Set down exactly the lines below, starting at the one that contains "16: (506, 220, 188.99)" and ending at the one that contains "29: (835, 260, 123.45)", with both of those lines included and nothing else.

[Excerpts from a dataset]

[Start of section]

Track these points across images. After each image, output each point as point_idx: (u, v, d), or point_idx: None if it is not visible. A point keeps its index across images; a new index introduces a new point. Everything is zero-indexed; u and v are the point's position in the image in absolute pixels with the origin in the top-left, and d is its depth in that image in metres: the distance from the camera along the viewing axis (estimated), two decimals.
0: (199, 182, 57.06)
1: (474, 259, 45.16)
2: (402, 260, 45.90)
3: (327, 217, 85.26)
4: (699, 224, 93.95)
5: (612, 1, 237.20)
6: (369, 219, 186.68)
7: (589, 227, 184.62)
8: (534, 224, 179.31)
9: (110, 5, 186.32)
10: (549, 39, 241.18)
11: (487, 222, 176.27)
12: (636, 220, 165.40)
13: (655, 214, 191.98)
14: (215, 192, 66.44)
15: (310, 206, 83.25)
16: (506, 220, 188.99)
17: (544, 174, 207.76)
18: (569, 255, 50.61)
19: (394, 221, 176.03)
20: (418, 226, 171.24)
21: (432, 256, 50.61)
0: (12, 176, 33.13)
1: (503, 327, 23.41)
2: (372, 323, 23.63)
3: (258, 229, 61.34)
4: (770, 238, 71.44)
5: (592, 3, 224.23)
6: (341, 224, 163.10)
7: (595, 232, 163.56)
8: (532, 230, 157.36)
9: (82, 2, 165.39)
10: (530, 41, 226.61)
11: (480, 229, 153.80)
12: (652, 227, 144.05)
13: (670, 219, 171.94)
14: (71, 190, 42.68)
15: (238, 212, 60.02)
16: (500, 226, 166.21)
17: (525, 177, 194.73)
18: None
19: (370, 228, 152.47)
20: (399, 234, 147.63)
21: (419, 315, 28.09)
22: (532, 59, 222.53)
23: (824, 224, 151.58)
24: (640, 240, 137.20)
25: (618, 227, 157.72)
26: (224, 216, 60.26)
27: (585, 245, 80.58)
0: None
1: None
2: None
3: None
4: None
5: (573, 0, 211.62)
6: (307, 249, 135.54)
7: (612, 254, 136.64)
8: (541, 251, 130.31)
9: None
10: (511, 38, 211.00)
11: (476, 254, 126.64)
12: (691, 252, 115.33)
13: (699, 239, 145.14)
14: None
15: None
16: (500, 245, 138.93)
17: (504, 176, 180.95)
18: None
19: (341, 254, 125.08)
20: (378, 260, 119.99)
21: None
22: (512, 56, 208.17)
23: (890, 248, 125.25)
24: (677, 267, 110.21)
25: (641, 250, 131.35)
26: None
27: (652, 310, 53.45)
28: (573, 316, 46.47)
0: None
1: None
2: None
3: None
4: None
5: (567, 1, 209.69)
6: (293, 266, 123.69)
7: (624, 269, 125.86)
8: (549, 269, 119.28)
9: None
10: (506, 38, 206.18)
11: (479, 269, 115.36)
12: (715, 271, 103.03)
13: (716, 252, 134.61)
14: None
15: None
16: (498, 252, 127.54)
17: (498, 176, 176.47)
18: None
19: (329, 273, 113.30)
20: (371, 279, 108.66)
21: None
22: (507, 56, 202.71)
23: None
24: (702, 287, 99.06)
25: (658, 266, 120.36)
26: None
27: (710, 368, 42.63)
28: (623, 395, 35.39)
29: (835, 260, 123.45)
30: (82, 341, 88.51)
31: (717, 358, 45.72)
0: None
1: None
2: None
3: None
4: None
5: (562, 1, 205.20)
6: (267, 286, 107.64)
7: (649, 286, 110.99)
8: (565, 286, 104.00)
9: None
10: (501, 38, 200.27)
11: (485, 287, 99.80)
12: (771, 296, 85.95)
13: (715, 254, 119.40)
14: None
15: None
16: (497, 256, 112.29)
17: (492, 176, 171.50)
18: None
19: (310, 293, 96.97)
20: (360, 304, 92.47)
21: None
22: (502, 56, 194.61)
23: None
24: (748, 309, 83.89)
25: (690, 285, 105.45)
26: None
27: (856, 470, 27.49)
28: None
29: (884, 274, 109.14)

[End of section]

[REPLY TO THE EXERCISE]:
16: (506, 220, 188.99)
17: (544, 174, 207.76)
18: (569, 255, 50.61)
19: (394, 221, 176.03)
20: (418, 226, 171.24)
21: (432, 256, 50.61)
0: (12, 176, 33.13)
1: (503, 327, 23.41)
2: (372, 323, 23.63)
3: (258, 229, 61.34)
4: (770, 238, 71.44)
5: (592, 3, 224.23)
6: (341, 224, 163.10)
7: (595, 232, 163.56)
8: (532, 230, 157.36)
9: (82, 2, 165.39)
10: (530, 41, 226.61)
11: (480, 229, 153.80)
12: (652, 227, 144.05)
13: (670, 219, 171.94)
14: (71, 190, 42.68)
15: (238, 212, 60.02)
16: (500, 226, 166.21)
17: (525, 177, 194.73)
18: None
19: (370, 228, 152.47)
20: (399, 234, 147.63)
21: (419, 315, 28.09)
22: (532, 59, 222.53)
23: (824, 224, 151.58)
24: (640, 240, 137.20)
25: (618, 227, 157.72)
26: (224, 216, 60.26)
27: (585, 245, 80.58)
0: None
1: None
2: None
3: None
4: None
5: (573, 0, 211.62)
6: (307, 249, 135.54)
7: (612, 254, 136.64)
8: (541, 251, 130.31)
9: None
10: (511, 38, 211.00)
11: (476, 254, 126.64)
12: (691, 252, 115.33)
13: (699, 239, 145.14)
14: None
15: None
16: (500, 245, 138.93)
17: (504, 176, 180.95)
18: None
19: (341, 254, 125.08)
20: (378, 260, 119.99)
21: None
22: (512, 56, 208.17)
23: (890, 248, 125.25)
24: (677, 267, 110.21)
25: (641, 250, 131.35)
26: None
27: (652, 310, 53.45)
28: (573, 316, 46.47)
0: None
1: None
2: None
3: None
4: None
5: (567, 1, 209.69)
6: (293, 266, 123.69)
7: (624, 269, 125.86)
8: (549, 269, 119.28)
9: None
10: (506, 38, 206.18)
11: (479, 269, 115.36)
12: (715, 271, 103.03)
13: (716, 252, 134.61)
14: None
15: None
16: (498, 252, 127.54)
17: (498, 176, 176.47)
18: None
19: (329, 273, 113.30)
20: (371, 279, 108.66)
21: None
22: (507, 56, 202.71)
23: None
24: (702, 287, 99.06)
25: (658, 266, 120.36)
26: None
27: (710, 368, 42.63)
28: (623, 395, 35.39)
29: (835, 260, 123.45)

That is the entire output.